Directions: Reproduce the passage from the report on federal public service spending, starting with "The PBO released" and going on through "2007-08 to 2019-20.".

The cost of the federal public service grew well above trend during the pandemic and could rise by billions more due to looming contract negotiations at a time of high inflation, says Parliamentary Budget Officer Yves Giroux in a new report.

The PBO released a report Tuesday that takes a close look at the federal government’s spending on staff and operations over the two fiscal years that ended March 31, 2022. During that period, the report says, spending on personnel increased 30.9 per cent, from $46.3-billion to $60.7-billion. (Part of that was owing to one-time spending such as top-ups to pension obligations.) That represents average annual growth of 14.4 per cent, compared with 3.4 per cent per year over 2007-08 to 2019-20.

It also found that the public service grew by 31,227 full-time workers during that time, an 8.2-per-cent increase. Compensation per full-time employee, which includes salary, pensions and bonuses, grew 6.6 per cent, from $117,497 to $125,300.

The government is currently in negotiations with 26 of 28 bargaining groups across the public service. The report notes that the largest of those, the Public Service Alliance of Canada, is seeking a 4.5-per-cent annual increase over the 2021-23 period. If the government were to agree to that increase, followed by increases tied to inflation in future years, it would mean an additional $16.2-billion in spending over the 2023-24 to 2027-28 period.

The report acknowledges that much of the expansion in the public service was related to the pandemic, such as increased hiring at the Canada Revenue Agency to process applications for emergency benefits.

However, there is no guarantee that spending growth will revert to prepandemic trends now that the worst of the crisis is over.

Dataset:
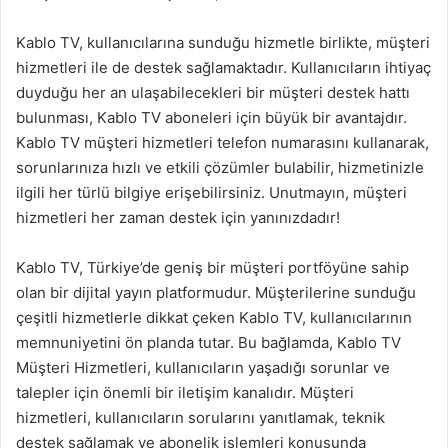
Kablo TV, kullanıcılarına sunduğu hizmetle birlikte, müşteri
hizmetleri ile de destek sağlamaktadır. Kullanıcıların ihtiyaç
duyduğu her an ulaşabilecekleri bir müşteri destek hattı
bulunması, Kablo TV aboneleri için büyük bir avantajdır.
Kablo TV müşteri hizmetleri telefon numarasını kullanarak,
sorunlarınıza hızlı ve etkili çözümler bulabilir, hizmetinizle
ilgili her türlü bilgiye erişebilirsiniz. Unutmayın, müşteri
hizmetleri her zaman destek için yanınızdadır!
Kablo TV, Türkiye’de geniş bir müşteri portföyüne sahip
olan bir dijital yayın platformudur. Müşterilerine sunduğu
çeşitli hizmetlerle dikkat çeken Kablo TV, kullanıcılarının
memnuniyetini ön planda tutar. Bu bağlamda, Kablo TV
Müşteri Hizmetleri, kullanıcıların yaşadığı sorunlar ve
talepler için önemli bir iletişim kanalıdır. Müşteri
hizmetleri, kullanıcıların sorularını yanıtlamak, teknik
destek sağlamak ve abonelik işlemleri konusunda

==

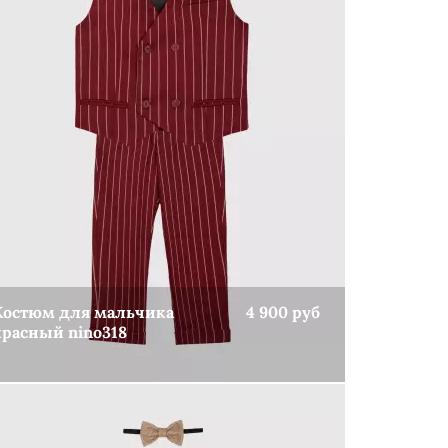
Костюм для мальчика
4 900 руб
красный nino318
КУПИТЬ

* * *

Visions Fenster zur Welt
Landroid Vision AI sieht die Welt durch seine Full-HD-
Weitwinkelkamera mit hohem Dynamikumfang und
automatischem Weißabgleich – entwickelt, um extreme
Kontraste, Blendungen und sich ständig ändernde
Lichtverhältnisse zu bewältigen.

Output for this exercise:
The PBO released a report Tuesday that takes a close look at the federal government’s spending on staff and operations over the two fiscal years that ended March 31, 2022. During that period, the report says, spending on personnel increased 30.9 per cent, from $46.3-billion to $60.7-billion. (Part of that was owing to one-time spending such as top-ups to pension obligations.) That represents average annual growth of 14.4 per cent, compared with 3.4 per cent per year over 2007-08 to 2019-20.